Les origines du perron ne sont pas clairement définies, on le présenta successivement comme pierre druidique, monument celtique ou éburon, pierre de justice, pilori, calvaire, croix de mission, croix de marché, croix haussée etc., etc... De tous les historiens qui traitèrent la question, les moins discutés jusqu'à présent s'accordent pour y reconnaître une croix de juridiction. Les croix de juridiction sont en fait, la forme chrétienne donné depuis un temps immémorial aux mégalithes qui dans l'époque barbare servaient de lieu de juridiction et de siège aux tribunaux. Quant à l’étymologie, le mot perron dériverait du latin petra (pierre), suivant laquelle le perron serait simplement un « poteau sur pierre », c’est-à-dire une pierre de justice surmontée d’un poteau ou d’une colonne.
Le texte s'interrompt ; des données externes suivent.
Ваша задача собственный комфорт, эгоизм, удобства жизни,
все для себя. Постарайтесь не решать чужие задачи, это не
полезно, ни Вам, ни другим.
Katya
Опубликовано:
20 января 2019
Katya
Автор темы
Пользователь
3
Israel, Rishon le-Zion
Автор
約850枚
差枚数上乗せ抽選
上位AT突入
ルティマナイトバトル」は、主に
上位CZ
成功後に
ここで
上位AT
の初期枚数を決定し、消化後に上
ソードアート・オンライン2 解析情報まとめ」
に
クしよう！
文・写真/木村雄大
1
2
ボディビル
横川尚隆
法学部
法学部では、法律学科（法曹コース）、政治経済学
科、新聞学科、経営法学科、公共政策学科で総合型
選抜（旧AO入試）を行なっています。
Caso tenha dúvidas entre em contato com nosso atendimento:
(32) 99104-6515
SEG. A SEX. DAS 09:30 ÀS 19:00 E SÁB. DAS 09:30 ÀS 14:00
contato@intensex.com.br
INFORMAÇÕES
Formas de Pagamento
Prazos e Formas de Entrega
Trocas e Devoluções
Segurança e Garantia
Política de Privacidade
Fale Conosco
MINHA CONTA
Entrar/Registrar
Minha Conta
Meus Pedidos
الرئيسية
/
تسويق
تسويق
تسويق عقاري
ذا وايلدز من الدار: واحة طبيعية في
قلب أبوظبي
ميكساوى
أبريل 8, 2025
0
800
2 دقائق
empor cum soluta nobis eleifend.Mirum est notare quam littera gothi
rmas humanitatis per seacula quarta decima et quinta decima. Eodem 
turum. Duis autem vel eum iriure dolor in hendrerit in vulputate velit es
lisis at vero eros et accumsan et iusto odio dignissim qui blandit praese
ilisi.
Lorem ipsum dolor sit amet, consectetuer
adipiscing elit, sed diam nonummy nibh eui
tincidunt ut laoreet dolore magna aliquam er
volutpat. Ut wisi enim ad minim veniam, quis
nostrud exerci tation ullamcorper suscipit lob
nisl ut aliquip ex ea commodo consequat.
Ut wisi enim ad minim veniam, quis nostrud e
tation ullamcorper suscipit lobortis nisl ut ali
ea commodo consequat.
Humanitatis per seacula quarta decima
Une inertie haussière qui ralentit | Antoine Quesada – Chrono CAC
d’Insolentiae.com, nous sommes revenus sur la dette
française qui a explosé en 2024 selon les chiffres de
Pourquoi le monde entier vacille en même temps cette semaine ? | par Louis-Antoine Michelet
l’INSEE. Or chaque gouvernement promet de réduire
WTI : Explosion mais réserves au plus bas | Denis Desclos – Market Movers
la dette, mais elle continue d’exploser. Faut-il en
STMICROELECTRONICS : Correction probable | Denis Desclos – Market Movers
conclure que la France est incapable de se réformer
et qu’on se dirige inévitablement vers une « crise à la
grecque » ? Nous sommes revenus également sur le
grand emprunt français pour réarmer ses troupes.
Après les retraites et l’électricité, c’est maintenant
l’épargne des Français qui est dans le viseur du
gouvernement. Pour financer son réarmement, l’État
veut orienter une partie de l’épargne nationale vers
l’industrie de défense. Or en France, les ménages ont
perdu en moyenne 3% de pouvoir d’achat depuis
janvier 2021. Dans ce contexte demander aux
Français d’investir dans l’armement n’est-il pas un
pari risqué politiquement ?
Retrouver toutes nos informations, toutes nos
Le Perron fut primitivement le symbole des prérogatives du prince, de sa juridiction et de celle de ses officiers. II était aussi le rappel de son devoir, autant que de son droit, de faire pour tous régner la loi et la justice. Aussi, à Liège, fut-il d'abord le lieu où se proclamaient officiellement les sentences des échevins, les édits et les mandements de l'Evêque.

Mais, l’autorité du prince-évêque devint illusoire après l’époque de
Notger et de ses premiers successeurs. Le gouvernement fut dès lors aux mains du chapitre et des patriciens d’abord, des métiers ensuite. Une nouvelle puissance est née. Instinctivement, elle s'appuiera sur le vieil emblème qui, devenu aussi symbole juridique de la nation, incarnera, d'autre part, les privilèges, franchises et libertés du pays. Et comme le prince marquait du Perron son emprise sur ses lieux de souveraineté, les Bonnes Villes se reconnaîtront par son signe. Dès ce moment, la signification "juridiction" est dépassée par la notion de "franchise". Désormais, le Perron est avant tout, au-dessus de tout, l'insigne de la Patrie.